┌─ Passage shown
# Albert



## tanker (Mar 13, 2010)

Here's a photo of Albert.


----------



## Romad (Jun 28, 2009)

He's really pretty. Beautiful tail on that guy!


----------



## dramaqueen (Jul 7, 2008)

He's very pretty!


----------



## tanker (Mar 13, 2010)

Thanks.



Romad said:


> Beautiful tail on that guy!


That's why his last name's Finny. :-D

(BTW, is he a delta tail?)


----------



## BettaxFishxCrazy (Sep 5, 2009)

He's beautiful! If you show a picture of him flaring than we'll be able to tell you what type he is.


----------



## tanker (Mar 13, 2010)

Thanks, I'll try to get a photo of him flaring, but I don't know how long it will take. None of my fish seem to care too much if they see themselves in a mirror, they just look curious... He flared at his reflection in the aquarium walls when I first got him, but now he doesn't do that any more. It's hard enough to get a photo at all with them moving all the time, it'll be quite a challenge to get him to flare AND get a photo. :-D


----------



## bettalover2033 (Feb 17, 2010)

o my goodness he is my favorite tail and i just have to say he is beautiful...nice coloring and his tail looks like a half opened fan shaped tail....he deserves to win...so do many others...hes amazing!!!:-D


----------



## Jupiter (Aug 30, 2009)

Ooooh, look at that tail! Beautiful!


----------



## MozartOwner (Apr 20, 2010)

Wow, what a beautiful tail! It's amazing how it blends the colors together like a rainbow.


----------



## tanker (Mar 13, 2010)

Thanks everyone for the nice comments.


----------



## bloo97 (Mar 6, 2010)

Oooh...Pretty!


----------



## Rain Drop (Jul 4, 2009)

Love his colouration!
Great pic!


----------
└─
■ **What this exercise asks**
a - Besides tanker, which usernames head posts in the Albert thread? Give each one once.
b - Reproduce word for word the part of the Albert thread that runs from "## bettalover2033 (Feb" up to and including "that tail! Beautiful!".
The items play no part in the Albert thread.
┌─ Dataset records
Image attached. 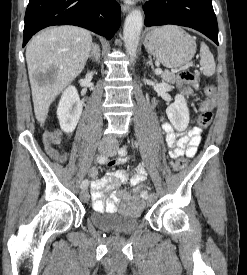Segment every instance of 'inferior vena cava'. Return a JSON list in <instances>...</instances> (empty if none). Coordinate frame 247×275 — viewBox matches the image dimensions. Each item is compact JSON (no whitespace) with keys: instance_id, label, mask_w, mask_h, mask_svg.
<instances>
[{"instance_id":"obj_1","label":"inferior vena cava","mask_w":247,"mask_h":275,"mask_svg":"<svg viewBox=\"0 0 247 275\" xmlns=\"http://www.w3.org/2000/svg\"><path fill=\"white\" fill-rule=\"evenodd\" d=\"M105 142H113V138L111 136H108L106 138H104Z\"/></svg>"}]
</instances>
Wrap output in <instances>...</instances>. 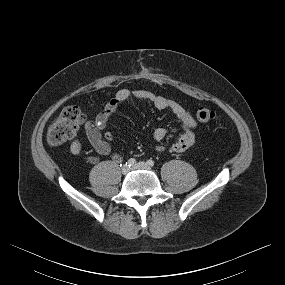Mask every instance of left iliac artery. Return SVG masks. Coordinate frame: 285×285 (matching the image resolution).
I'll return each instance as SVG.
<instances>
[{
    "label": "left iliac artery",
    "mask_w": 285,
    "mask_h": 285,
    "mask_svg": "<svg viewBox=\"0 0 285 285\" xmlns=\"http://www.w3.org/2000/svg\"><path fill=\"white\" fill-rule=\"evenodd\" d=\"M147 164L152 167V166H154V161L151 160V159H149V160L147 161Z\"/></svg>",
    "instance_id": "1"
}]
</instances>
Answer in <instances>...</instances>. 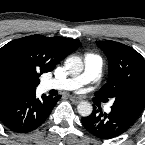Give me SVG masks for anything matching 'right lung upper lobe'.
Masks as SVG:
<instances>
[{
	"label": "right lung upper lobe",
	"mask_w": 145,
	"mask_h": 145,
	"mask_svg": "<svg viewBox=\"0 0 145 145\" xmlns=\"http://www.w3.org/2000/svg\"><path fill=\"white\" fill-rule=\"evenodd\" d=\"M80 46L77 39L31 35L0 49V100L35 93L39 77Z\"/></svg>",
	"instance_id": "cb5924a9"
}]
</instances>
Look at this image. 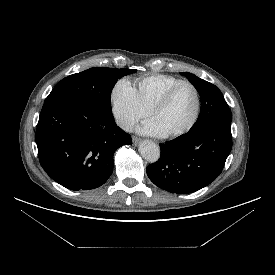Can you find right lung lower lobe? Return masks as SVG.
I'll return each instance as SVG.
<instances>
[{
    "instance_id": "1",
    "label": "right lung lower lobe",
    "mask_w": 275,
    "mask_h": 275,
    "mask_svg": "<svg viewBox=\"0 0 275 275\" xmlns=\"http://www.w3.org/2000/svg\"><path fill=\"white\" fill-rule=\"evenodd\" d=\"M36 143L40 164L57 183L71 190L103 185L113 171L114 152L131 145L112 113L84 101L44 104Z\"/></svg>"
}]
</instances>
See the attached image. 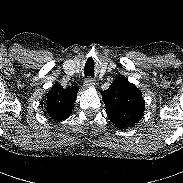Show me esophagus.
<instances>
[{
	"instance_id": "esophagus-1",
	"label": "esophagus",
	"mask_w": 183,
	"mask_h": 183,
	"mask_svg": "<svg viewBox=\"0 0 183 183\" xmlns=\"http://www.w3.org/2000/svg\"><path fill=\"white\" fill-rule=\"evenodd\" d=\"M95 85V81L92 79V78H87L85 81H84V86L87 87V88H91Z\"/></svg>"
}]
</instances>
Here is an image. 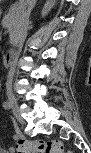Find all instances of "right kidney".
I'll list each match as a JSON object with an SVG mask.
<instances>
[{"instance_id": "obj_1", "label": "right kidney", "mask_w": 91, "mask_h": 153, "mask_svg": "<svg viewBox=\"0 0 91 153\" xmlns=\"http://www.w3.org/2000/svg\"><path fill=\"white\" fill-rule=\"evenodd\" d=\"M51 7H52V4H50L48 2L45 4L44 8L42 9V17H45L48 14Z\"/></svg>"}]
</instances>
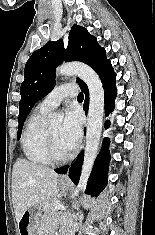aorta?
I'll use <instances>...</instances> for the list:
<instances>
[{
  "label": "aorta",
  "mask_w": 155,
  "mask_h": 235,
  "mask_svg": "<svg viewBox=\"0 0 155 235\" xmlns=\"http://www.w3.org/2000/svg\"><path fill=\"white\" fill-rule=\"evenodd\" d=\"M57 73L63 76L77 75L87 84L89 89L86 146L82 172L78 183L79 190L84 191L101 138L104 115V90L98 74L86 64L79 62L66 63L57 69ZM49 119L51 122H58L62 120V116L58 113H52L49 115Z\"/></svg>",
  "instance_id": "1"
}]
</instances>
└─
■ **The solutions**
a - Romad, dramaqueen, BettaxFishxCrazy, bettalover2033, Jupiter, MozartOwner, bloo97, Rain Drop

b -
## bettalover2033 (Feb 17, 2010)

o my goodness he is my favorite tail and i just have to say he is beautiful...nice coloring and his tail looks like a half opened fan shaped tail....he deserves to win...so do many others...hes amazing!!!:-D


----------



## Jupiter (Aug 30, 2009)

Ooooh, look at that tail! Beautiful!